柱子的哥哥来不了,村里出面把柱子拉回了。买不起棺材,邻居帮忙给钉了个简易的木头盒子。家里的棉被都被柱子的疯爹撕烂了,就铺了个旧床单,把柱子搁进去,枕头是柱子上学前枕的。钉上盖子,吊下墓穴,柱子这辈子就结束、永远埋进土里了。六岁半,柱子的儿子怎么想的谁也不知道。坟堆起来,小孩跪在地上哭起来。照顾疯爹久了,柱子哥哥精神也有问题了,一脸木纳。整个葬礼他站在一边儿没说一句话,也没哭。
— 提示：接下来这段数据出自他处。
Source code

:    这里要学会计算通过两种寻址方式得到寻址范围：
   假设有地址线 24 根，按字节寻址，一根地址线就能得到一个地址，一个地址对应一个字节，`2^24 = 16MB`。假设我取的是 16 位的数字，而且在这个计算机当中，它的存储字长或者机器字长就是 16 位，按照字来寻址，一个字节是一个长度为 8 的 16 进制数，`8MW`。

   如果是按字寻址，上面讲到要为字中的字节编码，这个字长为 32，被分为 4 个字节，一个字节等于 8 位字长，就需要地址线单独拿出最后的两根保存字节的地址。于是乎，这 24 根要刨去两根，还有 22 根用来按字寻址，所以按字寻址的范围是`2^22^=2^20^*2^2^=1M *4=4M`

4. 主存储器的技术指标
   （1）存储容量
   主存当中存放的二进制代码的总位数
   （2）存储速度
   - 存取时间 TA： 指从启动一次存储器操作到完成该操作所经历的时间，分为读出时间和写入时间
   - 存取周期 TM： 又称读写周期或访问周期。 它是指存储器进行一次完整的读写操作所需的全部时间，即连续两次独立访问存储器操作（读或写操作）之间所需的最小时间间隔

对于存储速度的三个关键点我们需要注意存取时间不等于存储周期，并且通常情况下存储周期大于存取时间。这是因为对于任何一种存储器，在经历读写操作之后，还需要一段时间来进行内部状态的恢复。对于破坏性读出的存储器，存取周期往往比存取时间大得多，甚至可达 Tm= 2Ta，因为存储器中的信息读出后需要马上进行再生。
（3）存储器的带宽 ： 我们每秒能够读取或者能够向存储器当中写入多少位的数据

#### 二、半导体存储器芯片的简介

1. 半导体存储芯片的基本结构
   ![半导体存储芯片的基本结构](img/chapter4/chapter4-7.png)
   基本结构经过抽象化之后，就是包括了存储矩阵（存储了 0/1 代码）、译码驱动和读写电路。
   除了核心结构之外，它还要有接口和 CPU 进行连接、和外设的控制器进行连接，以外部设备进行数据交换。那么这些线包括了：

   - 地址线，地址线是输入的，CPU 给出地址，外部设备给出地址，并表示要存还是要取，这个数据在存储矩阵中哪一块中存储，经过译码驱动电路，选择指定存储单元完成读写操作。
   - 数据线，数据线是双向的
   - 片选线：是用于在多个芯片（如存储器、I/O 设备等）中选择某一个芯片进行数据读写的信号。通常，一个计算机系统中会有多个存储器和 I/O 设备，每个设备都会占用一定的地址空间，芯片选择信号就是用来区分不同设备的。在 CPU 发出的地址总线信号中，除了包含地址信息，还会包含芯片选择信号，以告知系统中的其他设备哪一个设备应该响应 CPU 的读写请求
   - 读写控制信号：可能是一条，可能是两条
葬礼结束,大家陪柱子哥哥和儿子回去。家进不去人,到处臭哄哄地,墙上四下都是柱子爹甩的屎渍。村会计挨家打听了下,没人愿意收养一个六岁的男孩,成本太高,承担不起。柱子儿子害怕爷爷,在另小屋里待着。柱子哥哥经常忘记做饭,小孩饿极了,就拿生地瓜和土豆啃,拉了肚子也没人管,裤子里都是屎,和疯爷爷一样了。后来来了个外乡人,说要是柱子哥哥愿意,出三万块钱把小孩接走。这人带了很多好吃和好玩的东西,柱子儿子高兴坏了。柱子爹在屋里喊叫。柱子哥哥表情木僵。这人说:“有了这笔钱把老爷子送去精神卫生医院,你也能轻快些。...”黄昏的时候柱子儿子拎着包,拿着玩具小汽车跟着这个人走了,很高兴的样子。
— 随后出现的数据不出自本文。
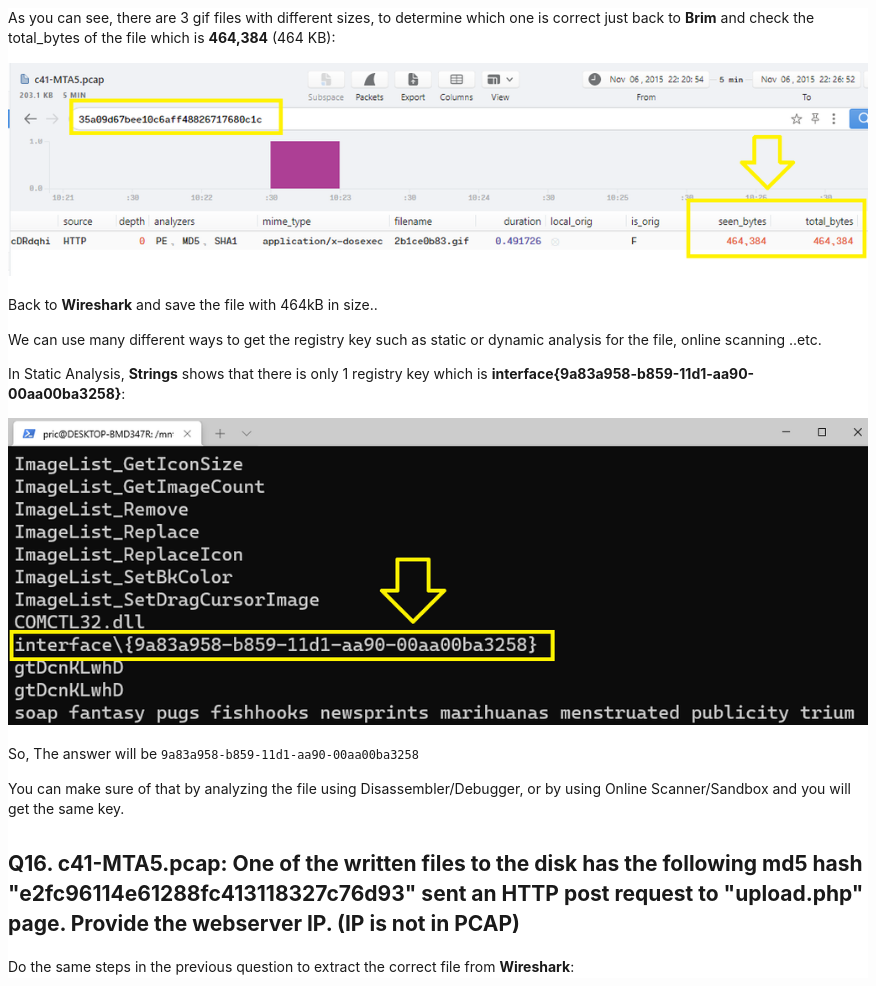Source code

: As you can see, there are 3 gif files with different sizes, to determine which one is correct just back to **Brim** and check the total_bytes of the file which is **464,384** (464 KB):

![](/assets/img/uploads/malware_traffic__analysis/mta5/34.png)

Back to **Wireshark** and save the file with 464kB in size..

We can use many different ways to get the registry key such as static or dynamic analysis for the file, online scanning ..etc.

In Static Analysis, **Strings** shows that there is only 1 registry key which is **interface\{9a83a958-b859-11d1-aa90-00aa00ba3258}**:

![](/assets/img/uploads/malware_traffic__analysis/mta5/35.png)

So, The answer will be `9a83a958-b859-11d1-aa90-00aa00ba3258`

You can make sure of that by analyzing the file using Disassembler/Debugger, or by using Online Scanner/Sandbox and you will get the same key.

## Q16. c41-MTA5.pcap: One of the written files to the disk has the following md5 hash "e2fc96114e61288fc413118327c76d93" sent an HTTP post request to "upload.php" page. Provide the webserver IP. (IP is not in PCAP)

Do the same steps in the previous question to extract the correct file from **Wireshark**:
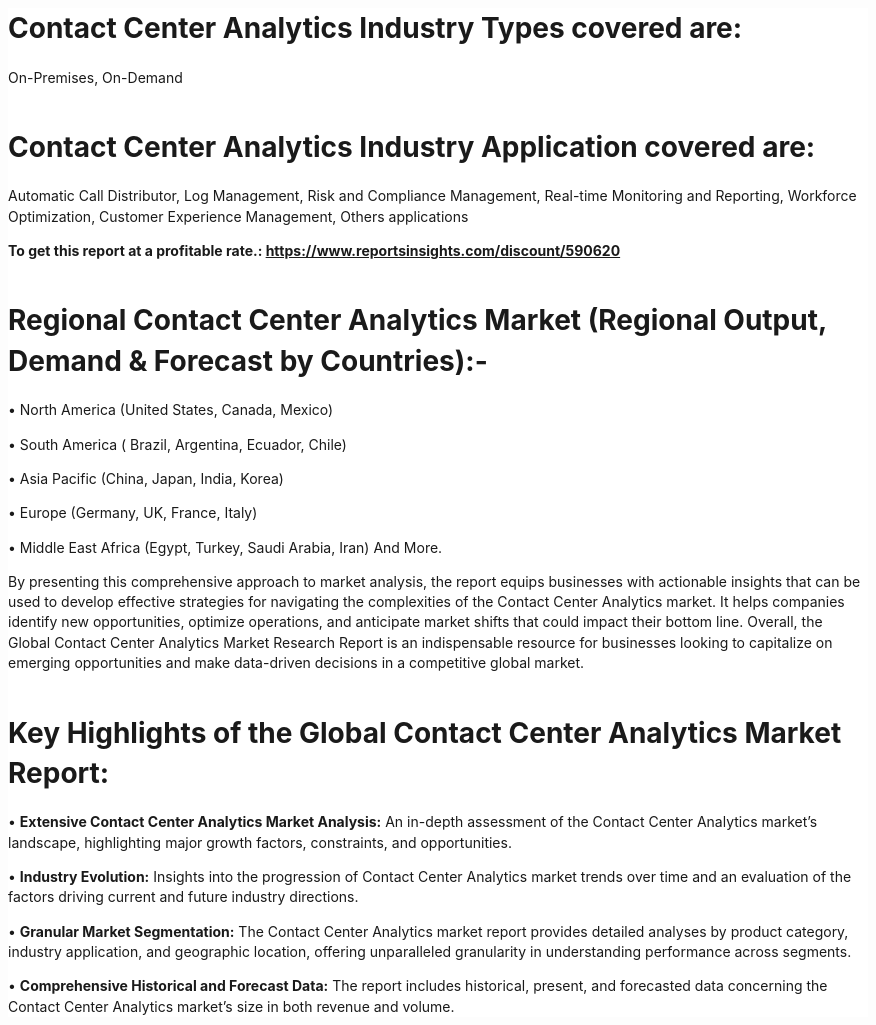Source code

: # <strong>Contact Center Analytics Industry Types covered are:</strong>

On-Premises, On-Demand

# <strong>Contact Center Analytics Industry Application covered are:</strong>

Automatic Call Distributor, Log Management, Risk and Compliance Management, Real-time Monitoring and Reporting, Workforce Optimization, Customer Experience Management, Others applications

<strong>To get this report at a profitable rate.: <a href=https://www.reportsinsights.com/discount/590620>https://www.reportsinsights.com/discount/590620</a></strong></font>

# <strong>Regional Contact Center Analytics Market (Regional Output, Demand &amp; Forecast by Countries):-</strong>

• North America (United States, Canada, Mexico)

• South America ( Brazil, Argentina, Ecuador, Chile)

• Asia Pacific (China, Japan, India, Korea)

• Europe (Germany, UK, France, Italy)

• Middle East Africa (Egypt, Turkey, Saudi Arabia, Iran) And More.

By presenting this comprehensive approach to market analysis, the report equips businesses with actionable insights that can be used to develop effective strategies for navigating the complexities of the Contact Center Analytics market. It helps companies identify new opportunities, optimize operations, and anticipate market shifts that could impact their bottom line. Overall, the Global Contact Center Analytics Market Research Report is an indispensable resource for businesses looking to capitalize on emerging opportunities and make data-driven decisions in a competitive global market.

# <strong>Key Highlights of the Global Contact Center Analytics Market Report:</strong>

• <strong>Extensive Contact Center Analytics Market Analysis:</strong> An in-depth assessment of the Contact Center Analytics market’s landscape, highlighting major growth factors, constraints, and opportunities.

• <strong>Industry Evolution:</strong> Insights into the progression of Contact Center Analytics market trends over time and an evaluation of the factors driving current and future industry directions.

• <strong>Granular Market Segmentation:</strong> The Contact Center Analytics market report provides detailed analyses by product category, industry application, and geographic location, offering unparalleled granularity in understanding performance across segments.

• <strong>Comprehensive Historical and Forecast Data:</strong> The report includes historical, present, and forecasted data concerning the Contact Center Analytics market’s size in both revenue and volume.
几天后柱子家着了一场大火,柱子哥哥和爹都烧死了。消防判断是电线短路。三万块钱没花,在铁盒子里,烤黄了,还能用。这些钱属于柱子儿子,到处找不到他。有人知道小孩被送人了,别的就不知道了。后来传出的消息说柱子儿子被带出国了,去了柬埔寨一个叫KK园的地方去过幸福的生活了。乡下人惊愕柱子的小孩出国,都咂舌孩子的命真好。乡下人嫉富又同情弱者,至少在语言上。也有说不是这样的,大家就不知道了。一个老头老头已经老的不行了,说:“真要走了也挺好的,一家人团聚了。...”老头蹒跚着回家了。喇叭响起来,庆祝某家企业发明了改变世界的什么定律,在喇叭里载歌载舞:“解放区的天是晴朗的天,解放区的人民好喜欢。...”树上的乌鸦给惊扰了,骂了句乌鸦语,朝墓地去了。乌鸦也不飞,咔咔地走着。墓地静寂,金色的阳光下,羽毛草在风中摇曳。乌鸦叨了块祭奠柱子时剩下的干瘪的鸡骨头,飞到墓碑上,嗑不动,就啐了,闭眼打盹了。依稀还能听见喇叭的声音:“解放区的天是晴朗的天。...”柱子是听不见了。乌鸦用翅膀挡住耳朵,睡着了。